INSTRUCCIONES DE TRABAJO:
Imprime completo y sin ningún cambio el fragmento sobre la película La bruja que aparece a continuación.

FRAGMENTO MOSTRADO:
┄┄┄┄┄┄

El último filme analizado es La bruja del joven director Robert Eggers, cuyo capítulo hemos titulado, creemos que acertadamente, como el continuo homenaje. Ello se debe a que a la luz de los análisis de los distintos filmes y directores creemos haber encontrado una línea de parentesco entre todos ellos. Una forma de trabajar común donde Eggers es el último eslabón recogiendo las enseñanzas de sus antecesores. El director, en la fase de documentación histórica realiza un trabajo comparable en tiempo y minuciosidad a la que se le presupone a cualquier obra académica. Fruto de esa fase investigadora es la muy pulcra representación de la cultura material de los colonos ingleses del siglo XVII en las colonias americanas, alcanzando cotas de verismo muy difíciles de superar.

┄┄┄┄┄┄

MATERIAL EN ESTUDIO:
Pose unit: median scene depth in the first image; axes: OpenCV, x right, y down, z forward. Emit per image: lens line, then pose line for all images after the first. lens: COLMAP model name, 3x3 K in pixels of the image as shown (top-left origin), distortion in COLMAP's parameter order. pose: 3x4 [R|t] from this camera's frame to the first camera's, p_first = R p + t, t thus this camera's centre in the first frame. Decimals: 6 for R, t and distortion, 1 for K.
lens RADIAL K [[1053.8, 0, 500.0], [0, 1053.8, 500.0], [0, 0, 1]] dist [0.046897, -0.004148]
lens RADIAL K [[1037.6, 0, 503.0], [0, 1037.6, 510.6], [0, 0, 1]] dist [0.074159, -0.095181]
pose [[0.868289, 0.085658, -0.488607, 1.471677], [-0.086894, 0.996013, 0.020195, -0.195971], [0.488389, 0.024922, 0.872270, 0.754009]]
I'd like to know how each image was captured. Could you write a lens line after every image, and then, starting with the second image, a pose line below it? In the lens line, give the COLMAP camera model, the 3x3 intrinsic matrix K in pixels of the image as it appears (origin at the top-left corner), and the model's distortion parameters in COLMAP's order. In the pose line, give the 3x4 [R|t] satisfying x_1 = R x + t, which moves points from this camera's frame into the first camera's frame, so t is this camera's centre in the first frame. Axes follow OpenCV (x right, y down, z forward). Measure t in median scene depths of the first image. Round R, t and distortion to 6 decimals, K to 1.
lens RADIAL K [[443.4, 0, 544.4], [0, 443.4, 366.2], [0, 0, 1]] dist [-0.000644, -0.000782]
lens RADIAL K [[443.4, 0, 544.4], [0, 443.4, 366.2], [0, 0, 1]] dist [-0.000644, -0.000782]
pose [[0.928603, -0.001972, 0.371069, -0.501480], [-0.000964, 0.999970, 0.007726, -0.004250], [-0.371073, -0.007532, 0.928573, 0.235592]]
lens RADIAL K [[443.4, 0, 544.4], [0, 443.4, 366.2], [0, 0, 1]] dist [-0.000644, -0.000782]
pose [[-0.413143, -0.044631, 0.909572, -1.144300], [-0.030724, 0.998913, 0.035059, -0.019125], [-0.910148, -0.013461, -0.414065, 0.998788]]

┄┄┄┄┄┄

RESOLUCIÓN DE TAREA:
El último filme analizado es La bruja del joven director Robert Eggers, cuyo capítulo hemos titulado, creemos que acertadamente, como el continuo homenaje. Ello se debe a que a la luz de los análisis de los distintos filmes y directores creemos haber encontrado una línea de parentesco entre todos ellos. Una forma de trabajar común donde Eggers es el último eslabón recogiendo las enseñanzas de sus antecesores. El director, en la fase de documentación histórica realiza un trabajo comparable en tiempo y minuciosidad a la que se le presupone a cualquier obra académica. Fruto de esa fase investigadora es la muy pulcra representación de la cultura material de los colonos ingleses del siglo XVII en las colonias americanas, alcanzando cotas de verismo muy difíciles de superar.